The first step in solving a quadratic equation is to isolate the variable, which in this case is \( x^2 \). This means you want \( x^2 \) alone on one side of the equation. To do this, you'll need to get rid of any coefficients or additional numbers on the same side as \( x^2 \).
Here's how to do it effectively:

• Identify the term that includes the variable you want to isolate. In this equation, it is \( 2x^2 \).
• Look for any coefficients or numbers that are multiplying the variable term. Here, the coefficient is 2.
• To isolate \( x^2 \), divide both sides of the equation by the coefficient, which is 2.
  This looks like: \[x^2 = \frac{250}{2}\]
• Simplify the result to get \( x^2 = 125 \).

By isolating \( x^2 \), you make it easier to solve for \( x \) later in the problem.

Once you have isolated \( x^2 \), the next step is to eliminate the square by taking the square root of both sides of the equation. This step will allow you to find the value(s) of \( x \).
While taking square roots, remember:

• The square root of \( x^2 \) gives you the absolute value of \( x \), which is \( |x| \). Therefore, the result includes both positive and negative solutions.
• Write the equation as \( x = \pm \sqrt{125} \). The symbol \( \pm \) signifies that \( x \) can be either positive or negative.
• Recognize that finding square roots will always yield two possible answers for \( x \) when dealing with real numbers.

By taking the square root of both sides, you can move closer to finding the specific values of \( x \).

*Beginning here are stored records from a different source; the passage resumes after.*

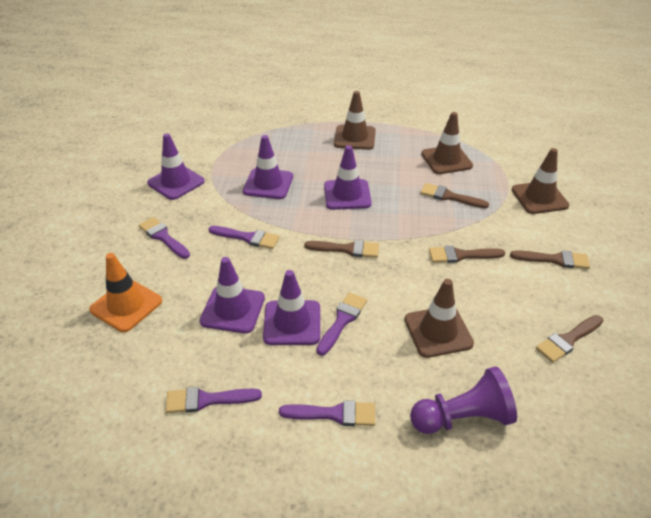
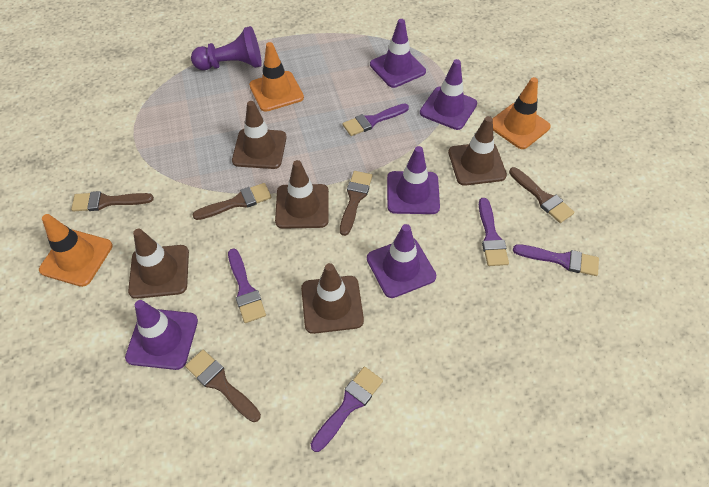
brown traffic cone: [334,91,376,150] [404,279,474,358] [421,112,473,174] [512,148,569,214] = 4 -> [128,229,189,299] [232,101,287,169] [275,160,329,229] [301,263,364,334] [448,116,507,186] = 5
orange traffic cone: [89,253,162,332] = 1 -> [39,214,113,287] [249,42,304,112] [493,77,551,149] = 3

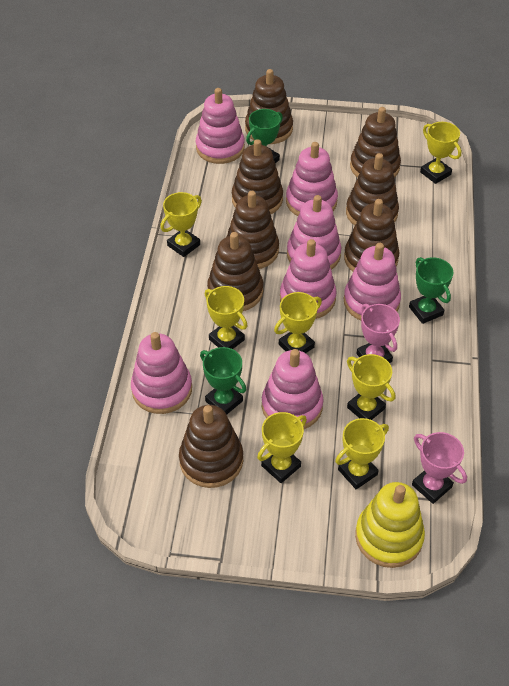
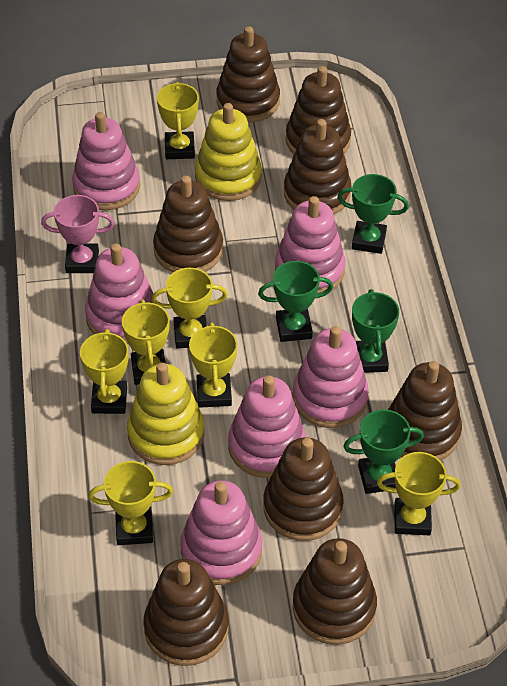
green trophy: [200,347,246,415] [246,109,283,163] [409,257,453,324] = 3 -> [258,261,333,342] [337,174,409,254] [343,409,424,494] [352,289,399,373] = 4
pink stacking toy: [131,332,192,414] [196,88,245,164] [262,349,323,429] [280,239,337,319] [286,142,338,216] [287,195,342,270] [344,243,401,320] = 7 -> [72,112,140,210] [85,244,154,344] [180,480,262,585] [228,375,306,478] [275,196,346,293] [292,326,369,428] = 6
pink trophy: [356,304,400,363] [412,432,467,504] = 2 -> [41,195,114,273] = 1
yellow stacking toy: [355,482,425,568] = 1 -> [127,363,204,465] [195,103,262,201] = 2

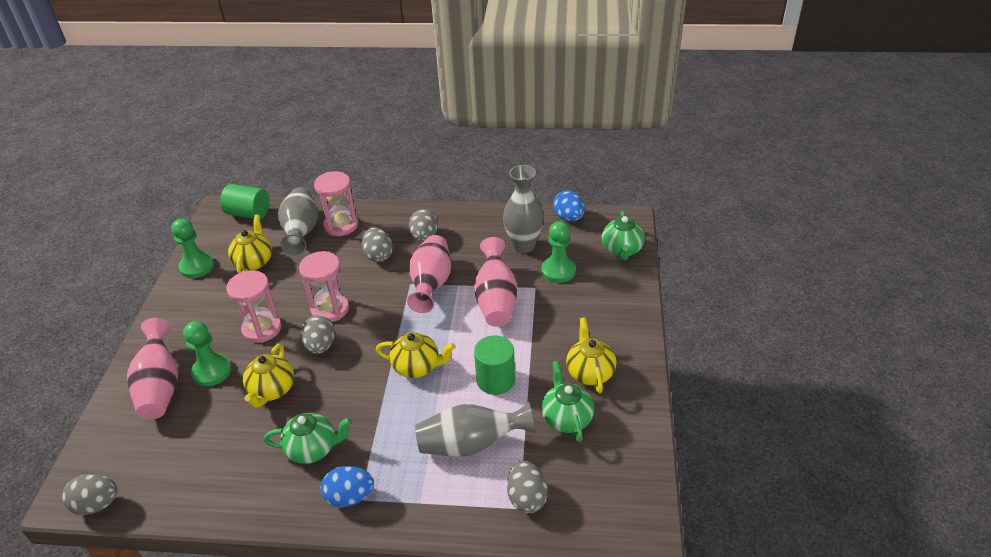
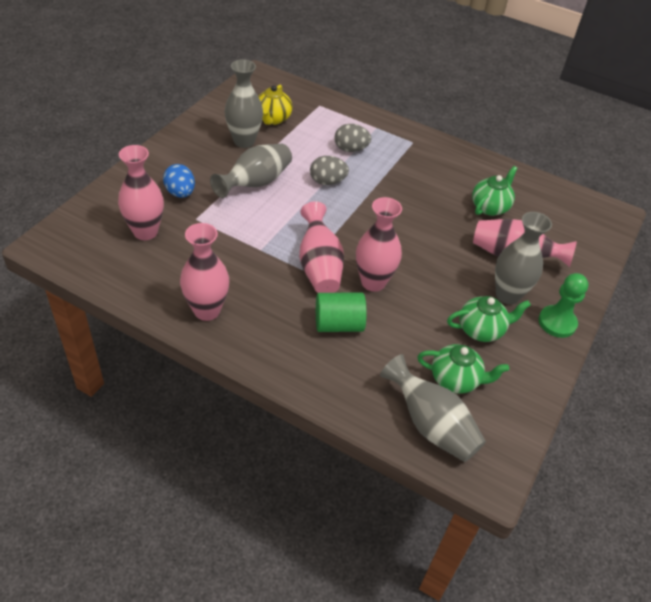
blue egg: [320,466,374,507] [553,191,585,221] = 2 -> [163,164,195,198] = 1
green cylinder: [220,184,269,219] [474,335,515,395] = 2 -> [316,293,367,332] = 1
green pawn: [171,218,214,278] [183,321,231,386] [541,221,576,283] = 3 -> [538,273,588,338] = 1
grey egg: [62,474,118,515] [301,315,335,354] [362,228,393,262] [409,209,438,242] [507,461,548,513] = 5 -> [310,156,349,185] [334,124,371,152] = 2
grey vase: [278,187,318,255] [415,402,535,457] [503,165,544,253] = 3 -> [210,144,292,198] [225,59,263,148] [380,354,486,462] [495,212,552,305] = 4
pink hourglass: [226,270,282,343] [299,251,349,322] [314,171,358,236] = 3 -> none = 0
pink vase: [127,318,178,419] [407,235,451,313] [474,237,517,327] = 3 -> [118,145,164,240] [180,223,229,321] [299,201,344,293] [356,197,402,292] [473,219,577,267] = 5
yellow teapot: [228,215,272,274] [243,344,294,408] [376,332,455,378] [566,317,616,394] = 4 -> [258,85,293,125] = 1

The final step in solving the equation involves simplifying the square root if possible. Simplifying square roots helps you express the solution in its simplest form.
Here's a step-by-step approach to simplifying \( \sqrt{125} \):

• Start by factoring 125 into its prime factors. 125 can be expressed as \( 5^3 \) (since 125 = 5 * 5 * 5).
• Recognize and utilize the property that allows you to take out pairs of numbers from under the square root. A pair of 5s can be taken out as a single 5.
• Write the simplification as \( \sqrt{125} = \sqrt{25 \times 5} = 5\sqrt{5} \).

Thus, the complete solutions for \( x \) become \( x = \pm 5\sqrt{5} \). Simplifying square roots makes the solution more elegant and easier to understand.